A: I don’t think you should spend time worrying about what you would do if the situation were reversed; the situation isn’t reversed, and it sounds like your boyfriend would like you to accompany him. There’s nothing wrong with taking bedside visits to the unpleasant and dying on a case-by-case basis. You don’t have to bring him with you when you visit sick relatives, but if he’d like you to come with him, you should consider going—it’s okay for you to prefer privacy and for him to prefer companionship when visiting sick relatives. Don’t think of this as a time when you’ll be forced to feign closeness with a woman you don’t know. Think of it as an opportunity to support your boyfriend during a difficult time, as he finds a way to say goodbye to someone who’s been a part of his life, but he doesn’t feel especially warm towards. You might not be in the room when he’s saying his goodbyes, but if it would provide him with comfort to know that you were nearby, consider going with him.
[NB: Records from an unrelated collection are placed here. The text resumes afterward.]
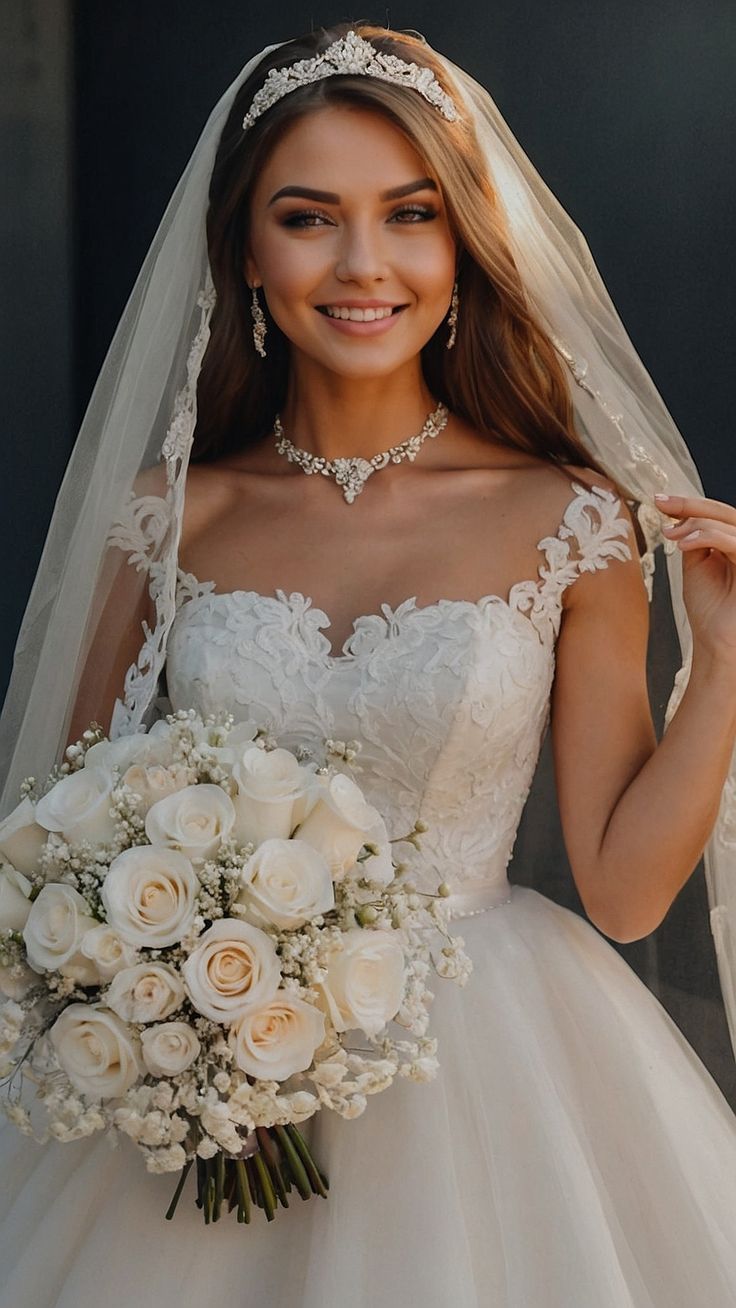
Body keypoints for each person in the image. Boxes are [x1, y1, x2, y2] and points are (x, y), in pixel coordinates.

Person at [1, 22, 736, 1307]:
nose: (362, 265)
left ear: (461, 245)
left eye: (408, 215)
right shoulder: (168, 516)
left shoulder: (574, 518)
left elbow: (622, 894)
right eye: (308, 217)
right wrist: (168, 983)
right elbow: (68, 840)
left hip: (495, 1071)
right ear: (243, 248)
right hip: (206, 1083)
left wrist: (726, 667)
Q. Jehovah’s Witness sitter: I recently found out a woman who occasionally watches my son is a Jehovah’s Witness. I don’t know many, but I feel somewhat concerned. She has watched him overnight before and has asked that I allow her to take him to church with her if I cannot get him by a certain time. I never had a problem with this until I found out she was a Jehovah’s Witness. She is great, as well as her family. They treat my very young son like family and he loves to be with them. She often asks that I don’t pay her for watching my son as I am a single mom. I love her and don’t want her to stop watching my son. Would it be OK if the next time she asks I tell her no?

A: Yes, it’s fine to decline your babysitter’s request to take your child to religious services. You’re his mother, you get decide what religious training, if any, your son undergoes in childhood. Since your son loves this woman and she takes good care of him, continue your child care arrangement as long as it’s convenient for both of you, but feel enormously free to say “No” if she asks to take him to church.